■ WORKING DATA
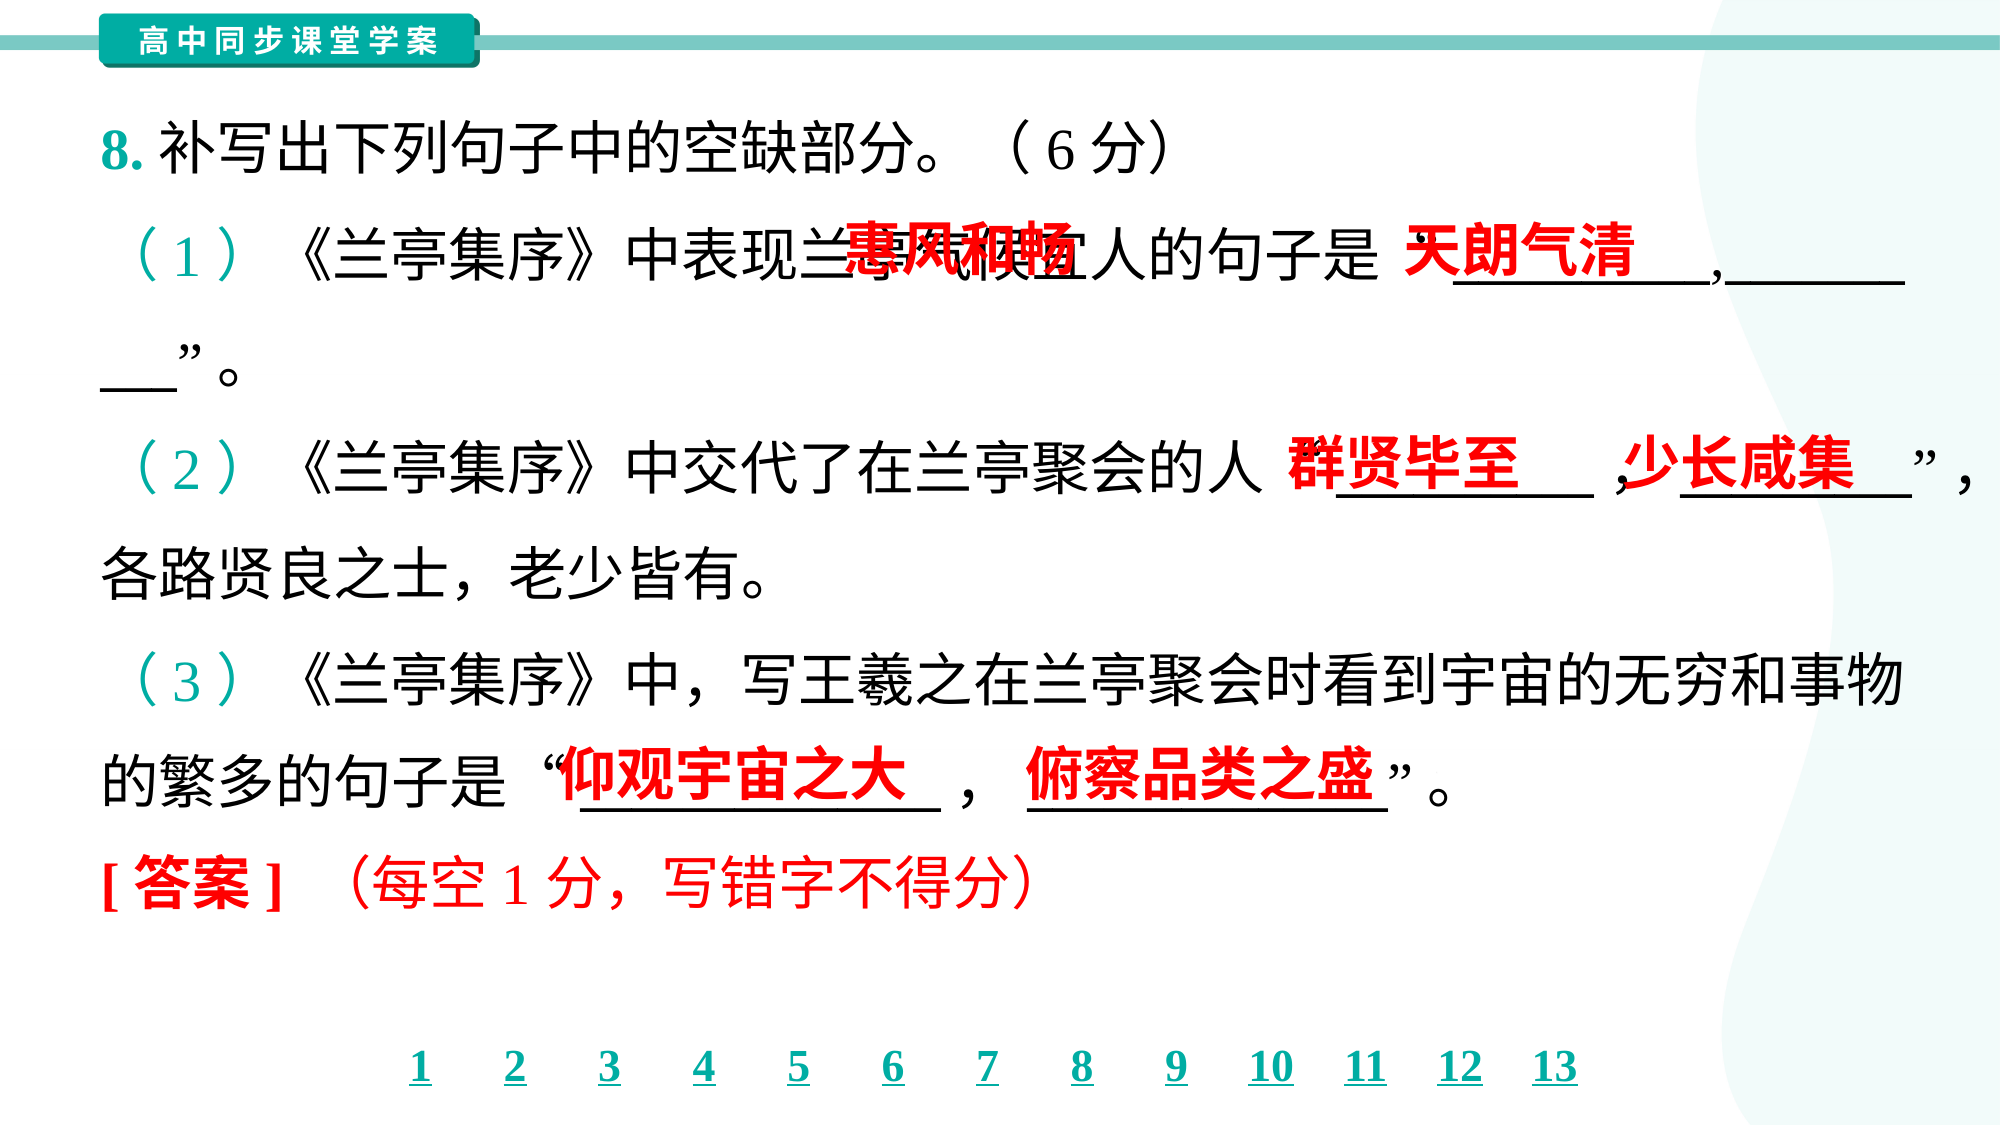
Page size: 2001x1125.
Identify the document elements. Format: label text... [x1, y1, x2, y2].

picture [0, 0, 2000, 1125]
text_box 少长咸集 [1600, 389, 1878, 484]
text_box 俯察品类之盛 [1002, 705, 1397, 796]
text_box 群贤毕至 [1265, 389, 1543, 484]
text_box 8.补写出下列句子中的空缺部分。（6分） [100, 76, 1899, 170]
text_box 仰观宇宙之大 [536, 705, 931, 796]
text_box [答案] （每空1分，写错字不得分） [100, 812, 1899, 905]
text_box （1）《兰亭集序》中表现兰亭气候宜人的句子是“__________,_______ ___”。 （2）《兰亭集序》中交代了在兰亭聚会的人“__________，_________”， 各路贤良之士，老少皆有。 （3）《兰亭集序》中，写王羲之在兰亭聚会时看到宇宙的无穷和事物 的繁多的句子是“______________，______________”。 [100, 376, 1899, 805]
text_box 惠风和畅 [100, 177, 1899, 376]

■ WHAT IS NEEDED
When you retype the material above, copy each line exactly and drop whatever images appear in it.

■ SOLUTION TO THIS EXERCISE
Page size: 2001x1125.
Identify the document elements. Format: label text... [x1, y1, x2, y2].

picture [0, 0, 2000, 1125]
text_box 少长咸集 [1600, 389, 1878, 484]
text_box 俯察品类之盛 [1002, 705, 1397, 796]
text_box 群贤毕至 [1265, 389, 1543, 484]
text_box 8.补写出下列句子中的空缺部分。（6分） [100, 76, 1899, 170]
text_box 仰观宇宙之大 [536, 705, 931, 796]
text_box [答案] （每空1分，写错字不得分） [100, 812, 1899, 905]
text_box （1）《兰亭集序》中表现兰亭气候宜人的句子是“__________,_______ ___”。 （2）《兰亭集序》中交代了在兰亭聚会的人“__________，_________”， 各路贤良之士，老少皆有。 （3）《兰亭集序》中，写王羲之在兰亭聚会时看到宇宙的无穷和事物 的繁多的句子是“______________，______________”。 [100, 376, 1899, 805]
text_box 惠风和畅 [100, 177, 1899, 376]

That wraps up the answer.